Reproduce precisely the lines of the listing below, starting with the line that contains "ring tip: (652, 572)" and stopping after the line that contains "index dip: (230, 198)"; include nothing else.

(THE RECORDS)

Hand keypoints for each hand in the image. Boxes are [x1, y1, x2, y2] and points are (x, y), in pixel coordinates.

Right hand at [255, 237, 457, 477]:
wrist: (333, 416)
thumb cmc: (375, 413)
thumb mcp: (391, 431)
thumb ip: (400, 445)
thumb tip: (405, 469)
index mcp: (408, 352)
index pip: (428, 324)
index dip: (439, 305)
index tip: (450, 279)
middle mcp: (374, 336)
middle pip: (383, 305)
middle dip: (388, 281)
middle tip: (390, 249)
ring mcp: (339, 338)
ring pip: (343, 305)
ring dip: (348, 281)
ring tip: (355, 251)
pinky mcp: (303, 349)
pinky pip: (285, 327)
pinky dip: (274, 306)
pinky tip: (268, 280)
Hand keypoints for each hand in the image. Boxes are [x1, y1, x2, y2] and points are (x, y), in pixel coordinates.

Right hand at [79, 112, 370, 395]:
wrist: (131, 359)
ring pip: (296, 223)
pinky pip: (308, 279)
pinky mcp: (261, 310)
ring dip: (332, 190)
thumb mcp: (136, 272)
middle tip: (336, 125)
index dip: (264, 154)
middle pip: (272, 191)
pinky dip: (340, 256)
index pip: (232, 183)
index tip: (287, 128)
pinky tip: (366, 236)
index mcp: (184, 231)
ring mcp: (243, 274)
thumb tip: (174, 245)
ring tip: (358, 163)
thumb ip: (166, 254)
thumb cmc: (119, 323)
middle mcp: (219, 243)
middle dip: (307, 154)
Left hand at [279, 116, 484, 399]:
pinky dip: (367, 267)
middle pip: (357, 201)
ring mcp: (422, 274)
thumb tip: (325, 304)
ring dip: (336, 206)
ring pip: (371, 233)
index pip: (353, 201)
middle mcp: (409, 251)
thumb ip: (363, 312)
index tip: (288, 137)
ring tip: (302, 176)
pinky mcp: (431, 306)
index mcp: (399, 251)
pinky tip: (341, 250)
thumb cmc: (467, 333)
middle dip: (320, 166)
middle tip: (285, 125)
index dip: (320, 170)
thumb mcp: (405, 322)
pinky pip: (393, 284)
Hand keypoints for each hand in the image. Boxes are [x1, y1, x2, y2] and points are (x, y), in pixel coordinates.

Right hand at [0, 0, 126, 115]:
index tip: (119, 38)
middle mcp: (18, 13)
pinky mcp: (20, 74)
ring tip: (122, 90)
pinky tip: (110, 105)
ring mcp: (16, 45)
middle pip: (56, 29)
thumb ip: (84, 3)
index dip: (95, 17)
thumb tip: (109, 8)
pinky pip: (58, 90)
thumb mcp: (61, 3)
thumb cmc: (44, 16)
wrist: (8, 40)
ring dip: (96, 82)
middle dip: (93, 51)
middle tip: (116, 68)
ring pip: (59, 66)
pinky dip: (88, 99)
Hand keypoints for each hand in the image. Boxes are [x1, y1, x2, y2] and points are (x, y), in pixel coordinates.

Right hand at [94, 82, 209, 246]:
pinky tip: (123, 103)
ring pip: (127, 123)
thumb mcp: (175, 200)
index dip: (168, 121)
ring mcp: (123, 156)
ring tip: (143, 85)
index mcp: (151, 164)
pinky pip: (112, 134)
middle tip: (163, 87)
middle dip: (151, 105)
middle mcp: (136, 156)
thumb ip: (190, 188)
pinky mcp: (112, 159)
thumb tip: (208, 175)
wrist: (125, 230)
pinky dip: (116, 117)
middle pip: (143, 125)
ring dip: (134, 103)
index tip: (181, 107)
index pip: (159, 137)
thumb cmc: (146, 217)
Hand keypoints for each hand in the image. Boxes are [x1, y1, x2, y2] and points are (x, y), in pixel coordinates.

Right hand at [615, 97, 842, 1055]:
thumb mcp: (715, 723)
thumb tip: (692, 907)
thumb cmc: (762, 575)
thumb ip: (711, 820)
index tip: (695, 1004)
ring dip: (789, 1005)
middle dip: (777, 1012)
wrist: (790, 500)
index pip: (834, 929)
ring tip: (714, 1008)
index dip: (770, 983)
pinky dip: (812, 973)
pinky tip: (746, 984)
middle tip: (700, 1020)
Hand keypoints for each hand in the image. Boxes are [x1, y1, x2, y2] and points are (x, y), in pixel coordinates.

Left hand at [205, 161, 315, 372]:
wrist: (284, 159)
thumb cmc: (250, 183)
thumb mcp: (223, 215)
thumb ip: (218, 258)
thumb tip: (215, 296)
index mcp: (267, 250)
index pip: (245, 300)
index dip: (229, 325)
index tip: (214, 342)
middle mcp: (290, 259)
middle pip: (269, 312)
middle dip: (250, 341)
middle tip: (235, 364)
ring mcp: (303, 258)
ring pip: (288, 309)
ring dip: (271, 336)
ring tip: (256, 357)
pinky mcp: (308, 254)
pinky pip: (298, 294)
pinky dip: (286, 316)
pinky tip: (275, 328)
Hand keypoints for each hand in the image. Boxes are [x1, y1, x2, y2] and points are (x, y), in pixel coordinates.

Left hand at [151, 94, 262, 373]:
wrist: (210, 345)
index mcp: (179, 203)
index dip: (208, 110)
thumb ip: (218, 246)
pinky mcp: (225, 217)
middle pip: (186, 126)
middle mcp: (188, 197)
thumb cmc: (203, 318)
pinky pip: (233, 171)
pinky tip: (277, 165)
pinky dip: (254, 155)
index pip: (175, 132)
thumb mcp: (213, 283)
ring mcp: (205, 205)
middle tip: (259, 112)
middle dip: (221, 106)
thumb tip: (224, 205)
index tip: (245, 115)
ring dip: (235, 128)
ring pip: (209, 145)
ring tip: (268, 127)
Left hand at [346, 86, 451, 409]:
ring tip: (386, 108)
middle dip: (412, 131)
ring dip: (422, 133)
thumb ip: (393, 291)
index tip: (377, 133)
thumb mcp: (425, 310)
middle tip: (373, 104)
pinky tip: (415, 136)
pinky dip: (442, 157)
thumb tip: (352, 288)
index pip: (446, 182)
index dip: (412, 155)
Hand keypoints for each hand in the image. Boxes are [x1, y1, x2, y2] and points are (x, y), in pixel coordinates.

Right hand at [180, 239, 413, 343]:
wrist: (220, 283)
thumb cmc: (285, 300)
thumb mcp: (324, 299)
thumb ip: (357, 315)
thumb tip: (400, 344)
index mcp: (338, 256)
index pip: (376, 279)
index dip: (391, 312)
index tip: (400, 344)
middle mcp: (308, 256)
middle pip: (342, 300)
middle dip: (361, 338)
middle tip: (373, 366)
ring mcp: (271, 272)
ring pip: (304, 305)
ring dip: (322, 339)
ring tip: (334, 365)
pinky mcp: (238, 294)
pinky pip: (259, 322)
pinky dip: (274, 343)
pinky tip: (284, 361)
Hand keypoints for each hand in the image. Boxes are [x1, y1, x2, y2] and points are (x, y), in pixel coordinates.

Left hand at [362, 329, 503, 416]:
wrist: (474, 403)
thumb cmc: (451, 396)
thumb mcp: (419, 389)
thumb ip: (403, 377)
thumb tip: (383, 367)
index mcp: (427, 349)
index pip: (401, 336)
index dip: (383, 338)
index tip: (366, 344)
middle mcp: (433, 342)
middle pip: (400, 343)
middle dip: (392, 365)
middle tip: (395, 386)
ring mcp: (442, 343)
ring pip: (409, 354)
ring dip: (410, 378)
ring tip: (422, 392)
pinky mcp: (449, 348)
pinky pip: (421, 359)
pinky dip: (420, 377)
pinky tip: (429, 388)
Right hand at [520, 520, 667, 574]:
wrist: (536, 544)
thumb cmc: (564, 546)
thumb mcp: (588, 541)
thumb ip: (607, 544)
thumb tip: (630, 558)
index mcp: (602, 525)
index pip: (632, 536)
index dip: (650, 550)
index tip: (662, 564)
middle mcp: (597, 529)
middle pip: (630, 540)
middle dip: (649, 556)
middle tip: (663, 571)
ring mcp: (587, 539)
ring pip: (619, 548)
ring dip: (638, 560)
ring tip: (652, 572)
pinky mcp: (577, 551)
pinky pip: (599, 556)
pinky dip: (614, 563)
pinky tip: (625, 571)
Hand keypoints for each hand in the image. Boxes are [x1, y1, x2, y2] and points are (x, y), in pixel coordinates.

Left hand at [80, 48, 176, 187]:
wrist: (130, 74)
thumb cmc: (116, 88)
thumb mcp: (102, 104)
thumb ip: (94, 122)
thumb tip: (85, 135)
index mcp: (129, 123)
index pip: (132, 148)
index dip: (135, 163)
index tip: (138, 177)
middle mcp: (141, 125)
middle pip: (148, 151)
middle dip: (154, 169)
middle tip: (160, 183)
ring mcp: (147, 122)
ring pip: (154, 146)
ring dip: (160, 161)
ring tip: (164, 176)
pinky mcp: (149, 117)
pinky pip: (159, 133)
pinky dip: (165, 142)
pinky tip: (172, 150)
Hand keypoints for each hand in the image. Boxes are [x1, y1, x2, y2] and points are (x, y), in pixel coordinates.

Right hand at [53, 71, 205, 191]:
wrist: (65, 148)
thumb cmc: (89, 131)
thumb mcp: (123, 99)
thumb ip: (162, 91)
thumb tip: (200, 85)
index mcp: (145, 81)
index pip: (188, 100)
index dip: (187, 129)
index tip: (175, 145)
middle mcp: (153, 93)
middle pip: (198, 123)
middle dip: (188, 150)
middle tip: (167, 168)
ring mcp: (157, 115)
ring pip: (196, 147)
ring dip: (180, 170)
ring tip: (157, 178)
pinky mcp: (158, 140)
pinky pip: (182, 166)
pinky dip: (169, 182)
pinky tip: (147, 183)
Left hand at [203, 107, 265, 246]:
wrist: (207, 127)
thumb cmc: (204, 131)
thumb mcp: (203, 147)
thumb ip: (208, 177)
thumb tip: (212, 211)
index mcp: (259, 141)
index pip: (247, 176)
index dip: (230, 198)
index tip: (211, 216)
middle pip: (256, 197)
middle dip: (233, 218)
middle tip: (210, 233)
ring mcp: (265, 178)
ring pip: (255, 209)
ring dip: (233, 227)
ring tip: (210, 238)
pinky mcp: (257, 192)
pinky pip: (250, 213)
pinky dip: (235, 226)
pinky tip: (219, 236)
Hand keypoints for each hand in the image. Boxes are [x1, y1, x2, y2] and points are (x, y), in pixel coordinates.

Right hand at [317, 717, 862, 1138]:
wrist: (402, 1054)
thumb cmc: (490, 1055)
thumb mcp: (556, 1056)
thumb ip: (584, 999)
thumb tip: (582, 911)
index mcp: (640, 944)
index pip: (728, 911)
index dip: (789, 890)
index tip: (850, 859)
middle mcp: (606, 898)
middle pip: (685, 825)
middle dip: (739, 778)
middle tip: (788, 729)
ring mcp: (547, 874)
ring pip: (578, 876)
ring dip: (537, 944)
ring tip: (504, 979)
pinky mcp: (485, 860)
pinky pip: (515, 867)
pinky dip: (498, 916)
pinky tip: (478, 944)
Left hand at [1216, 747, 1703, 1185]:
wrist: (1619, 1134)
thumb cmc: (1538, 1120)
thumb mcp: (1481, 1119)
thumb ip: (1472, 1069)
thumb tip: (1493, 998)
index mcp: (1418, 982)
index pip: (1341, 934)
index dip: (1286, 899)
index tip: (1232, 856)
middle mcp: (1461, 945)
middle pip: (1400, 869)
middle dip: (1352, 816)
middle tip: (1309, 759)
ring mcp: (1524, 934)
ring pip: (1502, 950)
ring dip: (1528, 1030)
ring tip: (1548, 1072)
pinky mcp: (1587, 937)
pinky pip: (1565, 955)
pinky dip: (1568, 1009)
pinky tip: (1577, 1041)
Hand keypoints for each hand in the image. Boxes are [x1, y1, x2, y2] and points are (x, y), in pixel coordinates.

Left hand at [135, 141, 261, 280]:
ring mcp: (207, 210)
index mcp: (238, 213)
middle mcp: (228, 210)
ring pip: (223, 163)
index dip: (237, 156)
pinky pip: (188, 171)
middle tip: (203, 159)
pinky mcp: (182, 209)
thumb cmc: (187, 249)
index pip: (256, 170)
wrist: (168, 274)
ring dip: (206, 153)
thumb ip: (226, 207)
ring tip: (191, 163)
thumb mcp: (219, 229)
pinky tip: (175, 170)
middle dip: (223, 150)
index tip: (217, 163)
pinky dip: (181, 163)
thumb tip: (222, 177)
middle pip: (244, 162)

(End THE RECORDS)

> SOLUTION FOR THIS TASK:
ring tip: (652, 572)
pinky mcp: (577, 551)
pinky pip: (599, 556)
pinky dip: (614, 563)
pinky tip: (625, 571)
Hand keypoints for each hand in the image. Boxes are [x1, y1, x2, y2] and points are (x, y), in pixel coordinates.

Left hand at [80, 48, 176, 187]:
wrist: (130, 74)
thumb cmc: (116, 88)
thumb mcp: (102, 104)
thumb ip: (94, 122)
thumb tip: (85, 135)
index mcp: (129, 123)
index pip: (132, 148)
index dip: (135, 163)
index tip: (138, 177)
middle mcp: (141, 125)
middle pip: (148, 151)
middle dip: (154, 169)
middle tip: (160, 183)
ring mcp: (147, 122)
ring pip: (154, 146)
ring dip: (160, 161)
ring tip: (164, 176)
pinky mcp: (149, 117)
pinky pip: (159, 133)
pinky dip: (165, 142)
pinky tip: (172, 150)
Hand keypoints for each hand in the image. Boxes are [x1, y1, x2, y2] and points are (x, y), in pixel coordinates.

Right hand at [53, 71, 205, 191]:
wrist: (65, 148)
thumb cmc: (89, 131)
thumb mcp: (123, 99)
thumb ip: (162, 91)
thumb tip: (200, 85)
index mcp: (145, 81)
index pip: (188, 100)
index dip: (187, 129)
index tip: (175, 145)
middle mcp: (153, 93)
middle pip: (198, 123)
middle dip: (188, 150)
middle tip: (167, 168)
ring mcp: (157, 115)
ring pip: (196, 147)
ring dip: (180, 170)
ring tip: (157, 178)
pinky mcp: (158, 140)
pinky pip: (182, 166)
pinky dip: (169, 182)
pinky tip: (147, 183)
Left hand at [203, 107, 265, 246]:
wrist: (207, 127)
thumb cmc: (204, 131)
thumb mcp: (203, 147)
thumb ip: (208, 177)
thumb tip: (212, 211)
index mcp: (259, 141)
index pip: (247, 176)
index dip: (230, 198)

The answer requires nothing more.